What you will do
A: Decide whether each statement agrees with the analysis section: (i) 22 cases were removed from the French sample; (ii) exploratory methods were preferred over CFA; (iii) the one-factor model has all 15 subtests loading onto a single factor. Answer yes or no for each, quoting the deciding words of the text.
B: Write out everything in the analysis section from "Next, the five-factor" down to "WISC-V factors correspondence).", swapping "visual spatial" for "visuospatial".

Text excerpt
2.3. Analysis
Baseline estimation:
Subtest raw score data for the three samples were used for all analyses as any invariance found in the raw scores will also apply to any transformed scores, such as scaled or index scores (
Widaman and Reise 1997). The use of raw score data instead of scaled score data may result in higher factor correlations due to the extended range of scores (
Bowden et al. 2007). Data were cleaned and 22 cases from the French sample, seven cases from the Spanish, and three cases from the US sample were removed because of missing data in one or more subtests. Confirmatory factor analysis (CFA) using Mplus 8.5 (
Muthén and Muthén 2020) was first undertaken to establish the best fitting model in the French, Spanish, and US normative samples independently to serve as a baseline model for further tests of measurement invariance. CFA was used in preference to exploratory methods as CFA has been shown to provide less biased estimates of the factor correlations (
Little et al. 1999). Maximum likelihood estimation was used as it is robust to minor departures in normality (
Brown 2015). All CFA models were identified by fixing the loading of the first subtest (indicator) in each factor to unity by default to become the marker indicator.
A one-factor model, where all 15 subtests load onto a single factor (analogous to Spearman’s
g), was investigated first in each sample to serve as a simple baseline comparison for further, more complex models (
Agelink van Rentergem et al. 2020;
Kline 2016). A previously published four-factor model using the WISC-IV was next examined for each sample and the model fit was compared to the simple one-factor model. The four-factor model comprised of a (i) verbal comprehension (Gc) factor which loaded onto similarities, vocabulary, information, and comprehension; (ii) a perceptual organization (Gv and Gf composite) factor which loaded onto block design, visual puzzles, matrix reasoning, and figure weights; (iii) a working memory (Gwm) factor which loaded on to arithmetic, digit span, picture span, and letter number sequencing; and (iv) a processing speed factor (Gs) which loaded on coding, symbol search, and cancellation (
Schneider and McGrew 2018;
Sudarshan et al. 2016;
Weiss et al. 2013).
Next, the five-factor scoring model of the WISC-V, published in the respective manuals for France and Spain, was investigated in the French, Spanish, and US samples, comprising verbal comprehension (VC or Gc), visual spatial (VS or Gv), fluid reasoning (FR or Gf), working memory (WM or Gwm), and processing speed (PS or Gs) factors (see
Table 1 for CHC broad abilities to WISC-V factors correspondence).

Dataset excerpts
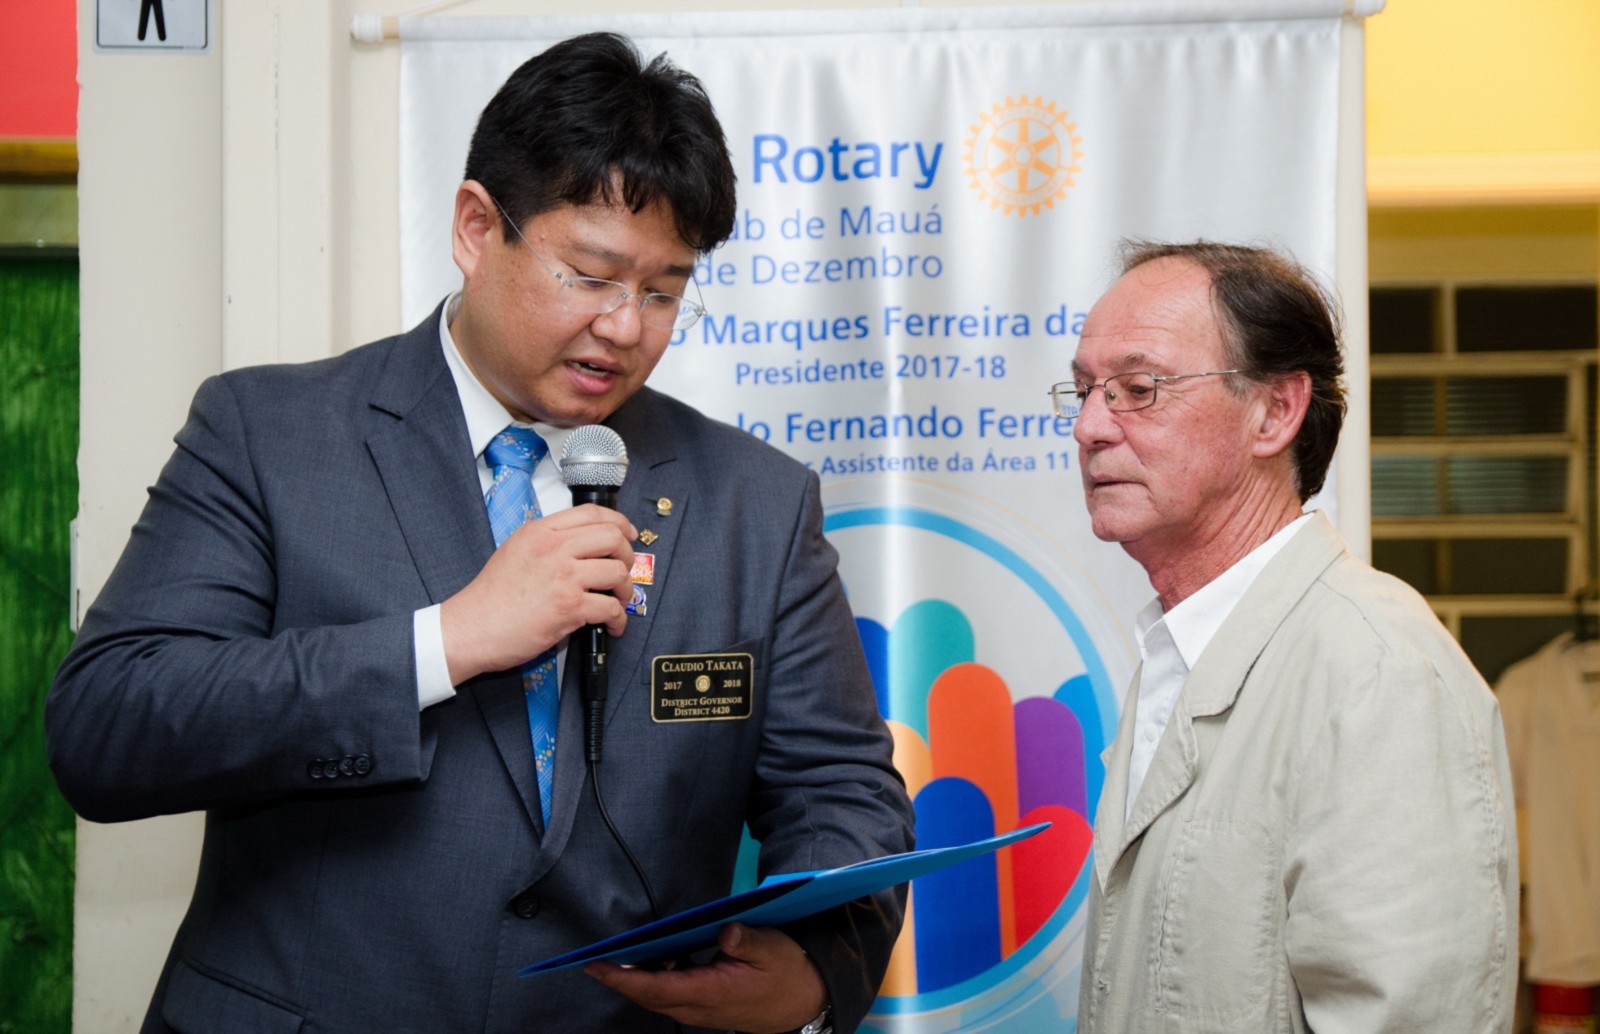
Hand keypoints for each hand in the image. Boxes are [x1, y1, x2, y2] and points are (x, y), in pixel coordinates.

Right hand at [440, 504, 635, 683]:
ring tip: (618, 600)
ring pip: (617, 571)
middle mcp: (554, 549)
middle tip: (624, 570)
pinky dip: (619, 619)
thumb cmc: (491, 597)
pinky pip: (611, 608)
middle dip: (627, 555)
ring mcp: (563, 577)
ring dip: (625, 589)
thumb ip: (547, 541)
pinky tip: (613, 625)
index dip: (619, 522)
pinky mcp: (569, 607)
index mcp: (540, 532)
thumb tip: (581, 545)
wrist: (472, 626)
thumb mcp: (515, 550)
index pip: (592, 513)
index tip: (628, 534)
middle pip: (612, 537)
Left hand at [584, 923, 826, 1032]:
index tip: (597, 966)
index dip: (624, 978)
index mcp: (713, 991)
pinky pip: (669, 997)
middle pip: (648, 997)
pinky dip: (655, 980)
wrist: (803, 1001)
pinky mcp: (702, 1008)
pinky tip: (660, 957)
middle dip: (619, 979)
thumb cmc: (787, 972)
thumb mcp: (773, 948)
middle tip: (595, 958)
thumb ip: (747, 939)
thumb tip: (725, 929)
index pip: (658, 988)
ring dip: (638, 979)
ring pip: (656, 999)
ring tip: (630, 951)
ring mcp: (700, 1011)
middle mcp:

Answers to this exercise
A:
(i) Yes: "22 cases from the French sample"
(ii) No: "CFA was used in preference to exploratory methods"
(iii) Yes: "where all 15 subtests load onto a single factor"

B:
Next, the five-factor scoring model of the WISC-V, published in the respective manuals for France and Spain, was investigated in the French, Spanish, and US samples, comprising verbal comprehension (VC or Gc), visuospatial (VS or Gv), fluid reasoning (FR or Gf), working memory (WM or Gwm), and processing speed (PS or Gs) factors (see
Table 1 for CHC broad abilities to WISC-V factors correspondence).